The task
Swap every "Connection String" for "Connection URL" throughout the records and reproduce them with nothing else changed, leaving out the pictures.

Information given START

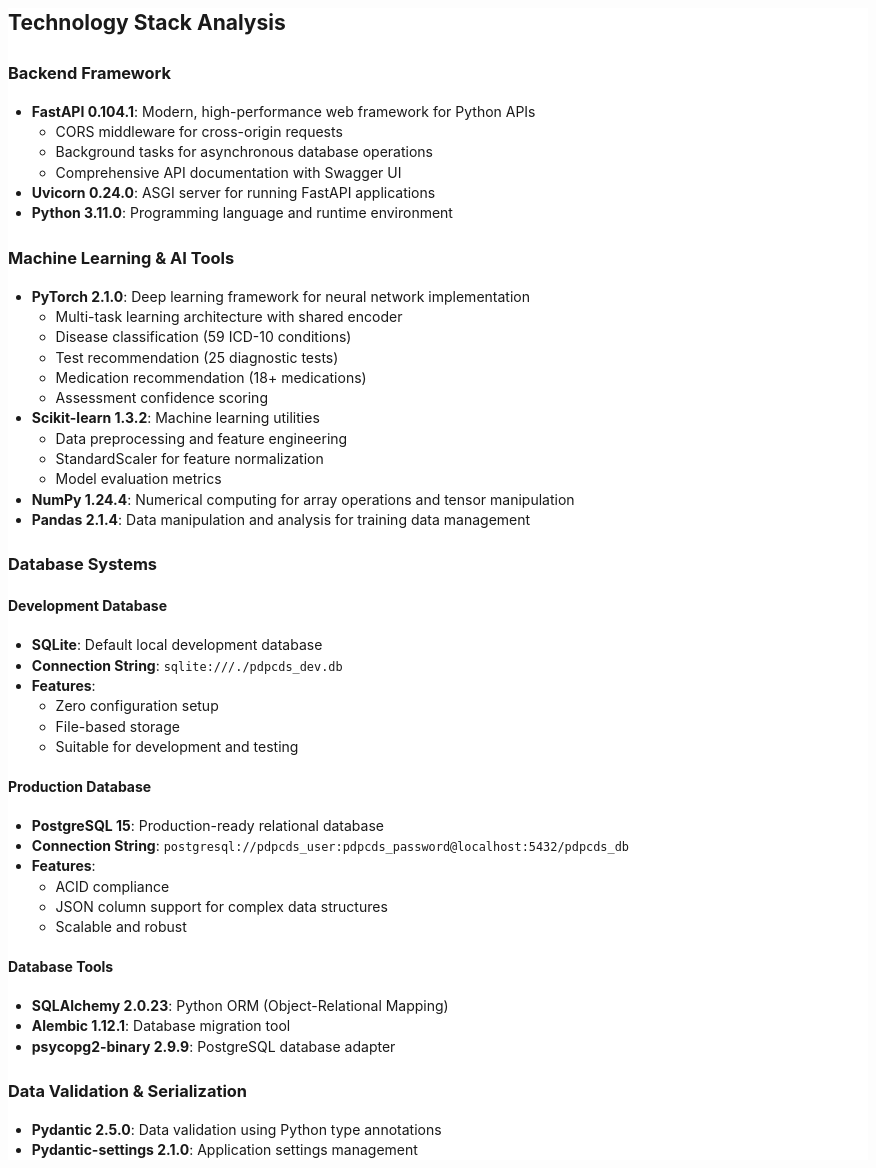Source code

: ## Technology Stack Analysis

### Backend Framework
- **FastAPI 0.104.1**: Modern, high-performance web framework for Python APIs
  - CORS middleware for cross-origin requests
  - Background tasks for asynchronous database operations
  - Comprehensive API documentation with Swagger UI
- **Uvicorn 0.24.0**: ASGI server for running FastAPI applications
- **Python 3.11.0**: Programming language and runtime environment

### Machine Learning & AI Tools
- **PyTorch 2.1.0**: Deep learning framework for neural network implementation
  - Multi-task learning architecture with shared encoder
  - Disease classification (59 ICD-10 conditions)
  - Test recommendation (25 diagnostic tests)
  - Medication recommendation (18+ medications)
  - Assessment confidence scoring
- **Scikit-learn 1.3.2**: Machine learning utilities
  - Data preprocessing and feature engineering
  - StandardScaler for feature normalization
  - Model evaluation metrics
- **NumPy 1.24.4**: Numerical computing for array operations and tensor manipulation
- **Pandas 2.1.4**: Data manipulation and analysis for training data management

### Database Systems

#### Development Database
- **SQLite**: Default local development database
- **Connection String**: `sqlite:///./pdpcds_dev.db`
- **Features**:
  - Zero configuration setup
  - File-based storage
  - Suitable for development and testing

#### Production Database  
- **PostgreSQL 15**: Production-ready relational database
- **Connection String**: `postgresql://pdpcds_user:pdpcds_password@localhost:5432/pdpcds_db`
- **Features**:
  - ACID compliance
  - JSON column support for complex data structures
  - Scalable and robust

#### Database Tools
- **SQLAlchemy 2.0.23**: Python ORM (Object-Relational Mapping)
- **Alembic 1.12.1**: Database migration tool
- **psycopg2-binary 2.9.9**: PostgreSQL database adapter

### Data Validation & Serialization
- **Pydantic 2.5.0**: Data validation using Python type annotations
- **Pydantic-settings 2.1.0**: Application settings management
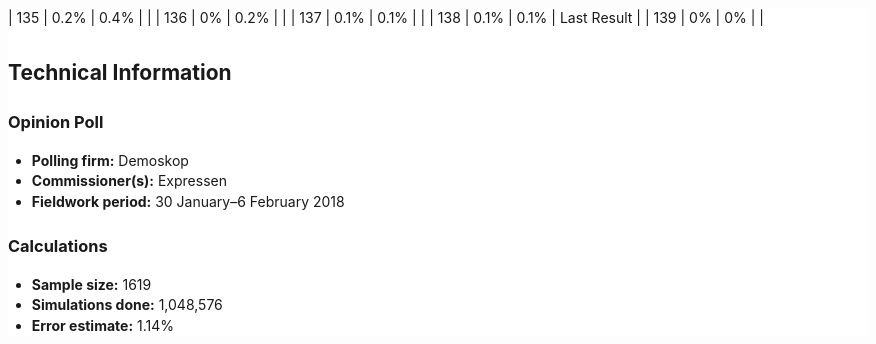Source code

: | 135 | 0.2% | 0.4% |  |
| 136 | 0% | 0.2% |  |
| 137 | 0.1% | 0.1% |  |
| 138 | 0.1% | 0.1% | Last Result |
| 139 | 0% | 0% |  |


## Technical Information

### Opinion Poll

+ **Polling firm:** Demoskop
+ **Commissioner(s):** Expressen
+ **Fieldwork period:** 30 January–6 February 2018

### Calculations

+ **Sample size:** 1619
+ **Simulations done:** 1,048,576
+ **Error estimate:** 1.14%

Information given END

Task solution
Source code

: ## Technology Stack Analysis

### Backend Framework
- **FastAPI 0.104.1**: Modern, high-performance web framework for Python APIs
  - CORS middleware for cross-origin requests
  - Background tasks for asynchronous database operations
  - Comprehensive API documentation with Swagger UI
- **Uvicorn 0.24.0**: ASGI server for running FastAPI applications
- **Python 3.11.0**: Programming language and runtime environment

### Machine Learning & AI Tools
- **PyTorch 2.1.0**: Deep learning framework for neural network implementation
  - Multi-task learning architecture with shared encoder
  - Disease classification (59 ICD-10 conditions)
  - Test recommendation (25 diagnostic tests)
  - Medication recommendation (18+ medications)
  - Assessment confidence scoring
- **Scikit-learn 1.3.2**: Machine learning utilities
  - Data preprocessing and feature engineering
  - StandardScaler for feature normalization
  - Model evaluation metrics
- **NumPy 1.24.4**: Numerical computing for array operations and tensor manipulation
- **Pandas 2.1.4**: Data manipulation and analysis for training data management

### Database Systems

#### Development Database
- **SQLite**: Default local development database
- **Connection URL**: `sqlite:///./pdpcds_dev.db`
- **Features**:
  - Zero configuration setup
  - File-based storage
  - Suitable for development and testing

#### Production Database  
- **PostgreSQL 15**: Production-ready relational database
- **Connection URL**: `postgresql://pdpcds_user:pdpcds_password@localhost:5432/pdpcds_db`
- **Features**:
  - ACID compliance
  - JSON column support for complex data structures
  - Scalable and robust

#### Database Tools
- **SQLAlchemy 2.0.23**: Python ORM (Object-Relational Mapping)
- **Alembic 1.12.1**: Database migration tool
- **psycopg2-binary 2.9.9**: PostgreSQL database adapter

### Data Validation & Serialization
- **Pydantic 2.5.0**: Data validation using Python type annotations
- **Pydantic-settings 2.1.0**: Application settings management
Source code

: | 135 | 0.2% | 0.4% |  |
| 136 | 0% | 0.2% |  |
| 137 | 0.1% | 0.1% |  |
| 138 | 0.1% | 0.1% | Last Result |
| 139 | 0% | 0% |  |


## Technical Information

### Opinion Poll

+ **Polling firm:** Demoskop
+ **Commissioner(s):** Expressen
+ **Fieldwork period:** 30 January–6 February 2018

### Calculations

+ **Sample size:** 1619
+ **Simulations done:** 1,048,576
+ **Error estimate:** 1.14%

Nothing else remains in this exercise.